Peki sizin bir karışınız ne kadar?
Gülümseten Öyküler'in yazarı Behiç Ak,
Tombiş Kitaplar isimli seriyle bu kez minik okurları güldürüyor. Karışının hep küçük kalacağından endişelenen Memo, Benim Bir Karışım'da derin mi derin bir araştırmaya girişir; acaba herkesin bir karışı ne kadardır? Piyanist arkadaşı Zeynep'in bir karışı sekiz nota ederken, gözlüklü arkadaşı Ayşe'ninki ise çıplak gözle net okuyabildiği mesafe kadardır. 'Hiçbir soruya normal cevap vermeyen, mutlaka komik bir şey söyleyen' aile üyelerinin karışları kimi zaman altı saat, kimi zaman aydede kadar. Ressamınki rengarenk bir tablonun güzelliği kadar, oyuncununki bir sayfalık ezber kadar. Emlakçınınki 500 bin liralık arsa kadar, çiçekçininki karafil kokusunu alabildiği mesafe kadar. Kiminin aklı bir karış havada, kiminin bilyeleri bir karış uzaklıkta.

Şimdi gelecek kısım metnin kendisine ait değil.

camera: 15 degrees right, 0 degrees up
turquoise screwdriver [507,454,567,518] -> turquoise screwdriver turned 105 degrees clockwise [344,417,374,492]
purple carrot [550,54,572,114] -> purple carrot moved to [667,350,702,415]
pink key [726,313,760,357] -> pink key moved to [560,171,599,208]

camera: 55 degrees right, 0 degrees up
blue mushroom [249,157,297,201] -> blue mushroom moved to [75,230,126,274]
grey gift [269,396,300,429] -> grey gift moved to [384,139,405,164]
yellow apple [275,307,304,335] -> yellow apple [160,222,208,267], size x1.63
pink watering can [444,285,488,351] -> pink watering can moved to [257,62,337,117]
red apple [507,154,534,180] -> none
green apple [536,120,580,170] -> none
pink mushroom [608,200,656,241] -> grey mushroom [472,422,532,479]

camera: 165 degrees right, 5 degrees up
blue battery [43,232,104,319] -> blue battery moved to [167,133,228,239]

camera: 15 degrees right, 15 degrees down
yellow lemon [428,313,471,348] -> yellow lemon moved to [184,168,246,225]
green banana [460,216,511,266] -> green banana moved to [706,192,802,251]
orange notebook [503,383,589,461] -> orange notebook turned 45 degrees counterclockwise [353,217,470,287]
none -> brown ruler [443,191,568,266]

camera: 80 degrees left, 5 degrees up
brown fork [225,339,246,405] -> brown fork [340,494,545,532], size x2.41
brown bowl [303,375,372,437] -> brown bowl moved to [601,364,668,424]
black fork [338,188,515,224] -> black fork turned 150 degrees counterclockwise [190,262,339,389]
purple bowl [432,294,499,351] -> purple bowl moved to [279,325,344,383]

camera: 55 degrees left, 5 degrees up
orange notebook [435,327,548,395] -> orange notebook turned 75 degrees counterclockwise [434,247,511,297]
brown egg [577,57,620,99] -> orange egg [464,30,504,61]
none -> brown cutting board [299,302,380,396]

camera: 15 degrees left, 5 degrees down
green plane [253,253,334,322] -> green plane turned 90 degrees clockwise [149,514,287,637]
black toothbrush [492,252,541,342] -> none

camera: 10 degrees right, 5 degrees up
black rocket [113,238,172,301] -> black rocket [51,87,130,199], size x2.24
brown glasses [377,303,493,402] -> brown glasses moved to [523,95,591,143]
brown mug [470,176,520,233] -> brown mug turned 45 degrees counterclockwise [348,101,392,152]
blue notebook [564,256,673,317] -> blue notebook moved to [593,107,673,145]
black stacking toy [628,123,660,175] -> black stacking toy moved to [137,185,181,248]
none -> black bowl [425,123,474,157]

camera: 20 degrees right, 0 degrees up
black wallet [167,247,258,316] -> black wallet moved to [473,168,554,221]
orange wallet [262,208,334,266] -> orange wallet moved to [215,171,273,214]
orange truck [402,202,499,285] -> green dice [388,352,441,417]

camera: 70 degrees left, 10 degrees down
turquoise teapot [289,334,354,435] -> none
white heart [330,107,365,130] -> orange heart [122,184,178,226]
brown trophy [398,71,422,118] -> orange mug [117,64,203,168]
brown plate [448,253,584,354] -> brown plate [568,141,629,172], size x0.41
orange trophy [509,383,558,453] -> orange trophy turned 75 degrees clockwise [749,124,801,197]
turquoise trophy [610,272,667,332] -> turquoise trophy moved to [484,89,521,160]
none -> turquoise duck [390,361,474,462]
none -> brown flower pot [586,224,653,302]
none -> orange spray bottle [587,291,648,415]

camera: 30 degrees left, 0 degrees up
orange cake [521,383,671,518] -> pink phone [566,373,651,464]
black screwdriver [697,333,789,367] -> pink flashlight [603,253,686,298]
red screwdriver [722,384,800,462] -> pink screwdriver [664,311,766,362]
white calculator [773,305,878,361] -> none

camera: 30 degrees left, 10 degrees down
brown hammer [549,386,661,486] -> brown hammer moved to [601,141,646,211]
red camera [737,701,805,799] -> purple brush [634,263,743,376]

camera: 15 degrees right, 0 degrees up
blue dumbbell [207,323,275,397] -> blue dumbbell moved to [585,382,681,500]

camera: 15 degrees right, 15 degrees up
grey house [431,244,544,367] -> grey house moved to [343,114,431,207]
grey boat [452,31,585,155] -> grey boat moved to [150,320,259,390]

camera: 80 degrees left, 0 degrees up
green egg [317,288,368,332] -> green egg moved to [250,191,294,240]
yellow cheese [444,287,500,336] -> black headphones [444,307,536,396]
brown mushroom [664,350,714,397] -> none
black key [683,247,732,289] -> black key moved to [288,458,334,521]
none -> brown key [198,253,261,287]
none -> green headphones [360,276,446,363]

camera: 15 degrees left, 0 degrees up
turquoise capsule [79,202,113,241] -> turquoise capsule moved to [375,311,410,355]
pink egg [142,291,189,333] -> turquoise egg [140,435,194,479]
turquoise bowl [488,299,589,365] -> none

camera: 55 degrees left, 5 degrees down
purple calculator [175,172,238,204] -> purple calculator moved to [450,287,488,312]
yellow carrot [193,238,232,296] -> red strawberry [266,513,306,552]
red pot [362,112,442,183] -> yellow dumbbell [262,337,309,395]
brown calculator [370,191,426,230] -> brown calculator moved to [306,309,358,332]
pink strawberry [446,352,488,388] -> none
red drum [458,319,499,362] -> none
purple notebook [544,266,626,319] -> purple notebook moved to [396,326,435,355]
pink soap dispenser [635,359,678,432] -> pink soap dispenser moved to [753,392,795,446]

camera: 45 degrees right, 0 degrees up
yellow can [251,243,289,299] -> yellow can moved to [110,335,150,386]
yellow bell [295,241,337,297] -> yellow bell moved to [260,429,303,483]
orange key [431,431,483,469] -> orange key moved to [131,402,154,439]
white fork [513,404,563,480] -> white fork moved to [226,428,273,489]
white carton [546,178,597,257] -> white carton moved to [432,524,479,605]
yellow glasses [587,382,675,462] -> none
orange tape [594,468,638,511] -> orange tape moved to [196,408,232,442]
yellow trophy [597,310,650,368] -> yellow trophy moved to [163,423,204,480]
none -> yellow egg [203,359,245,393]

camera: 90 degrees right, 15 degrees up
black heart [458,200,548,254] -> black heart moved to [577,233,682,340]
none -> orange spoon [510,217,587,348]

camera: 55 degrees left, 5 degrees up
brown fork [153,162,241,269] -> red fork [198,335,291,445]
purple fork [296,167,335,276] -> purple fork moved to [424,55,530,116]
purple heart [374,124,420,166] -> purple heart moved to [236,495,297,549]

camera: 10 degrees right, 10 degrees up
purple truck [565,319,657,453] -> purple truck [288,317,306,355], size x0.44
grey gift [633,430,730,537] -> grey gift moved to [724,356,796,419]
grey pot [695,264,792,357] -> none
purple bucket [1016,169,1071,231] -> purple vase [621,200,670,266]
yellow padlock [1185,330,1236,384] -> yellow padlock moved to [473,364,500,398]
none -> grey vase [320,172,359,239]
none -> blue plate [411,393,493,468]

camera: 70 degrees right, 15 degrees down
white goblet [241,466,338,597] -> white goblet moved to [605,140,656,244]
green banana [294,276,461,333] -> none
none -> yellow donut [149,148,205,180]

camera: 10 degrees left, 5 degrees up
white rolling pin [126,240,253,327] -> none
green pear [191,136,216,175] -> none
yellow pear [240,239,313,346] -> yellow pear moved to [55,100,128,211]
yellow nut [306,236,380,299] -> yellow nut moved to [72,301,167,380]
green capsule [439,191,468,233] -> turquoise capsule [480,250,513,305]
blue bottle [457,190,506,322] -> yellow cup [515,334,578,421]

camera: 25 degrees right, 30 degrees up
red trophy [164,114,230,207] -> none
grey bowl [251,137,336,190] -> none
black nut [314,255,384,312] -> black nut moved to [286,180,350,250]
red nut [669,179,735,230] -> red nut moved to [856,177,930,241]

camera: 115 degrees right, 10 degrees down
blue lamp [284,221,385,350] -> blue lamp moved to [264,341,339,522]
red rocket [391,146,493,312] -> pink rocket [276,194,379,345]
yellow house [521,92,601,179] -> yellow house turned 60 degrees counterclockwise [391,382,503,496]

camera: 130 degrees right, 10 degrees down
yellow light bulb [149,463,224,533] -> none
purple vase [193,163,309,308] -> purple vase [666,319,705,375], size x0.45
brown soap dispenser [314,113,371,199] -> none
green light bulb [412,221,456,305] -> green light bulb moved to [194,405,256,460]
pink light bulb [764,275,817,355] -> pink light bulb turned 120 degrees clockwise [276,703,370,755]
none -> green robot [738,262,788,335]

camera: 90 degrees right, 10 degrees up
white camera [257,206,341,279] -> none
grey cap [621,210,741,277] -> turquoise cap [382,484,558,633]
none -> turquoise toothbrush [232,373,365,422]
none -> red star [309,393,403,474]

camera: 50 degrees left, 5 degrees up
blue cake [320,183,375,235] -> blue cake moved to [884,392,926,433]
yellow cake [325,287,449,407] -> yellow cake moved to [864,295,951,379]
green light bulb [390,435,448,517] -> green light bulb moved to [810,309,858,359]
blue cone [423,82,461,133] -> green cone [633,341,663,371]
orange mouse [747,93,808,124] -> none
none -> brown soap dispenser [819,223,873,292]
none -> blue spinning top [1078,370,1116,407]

Tüm mahalleyi dolaşan Memo ile birlikte okuru herkesin farklı bir bakış açısı olabildiğine ve hayatı renkli kılanın da tam bu olduğuna dair felsefi bir yolculuğa çıkaran bu sevimli öykü hayatımızdaki göreceli kavramları algılayabilmeyi ve kucaklayabilmeyi örnekliyor. Öykünün sonunda okur sormadan edemiyor: Peki benim karışım ne kadar? Biz de size soralım: Peki sizin karışınız ne kadar?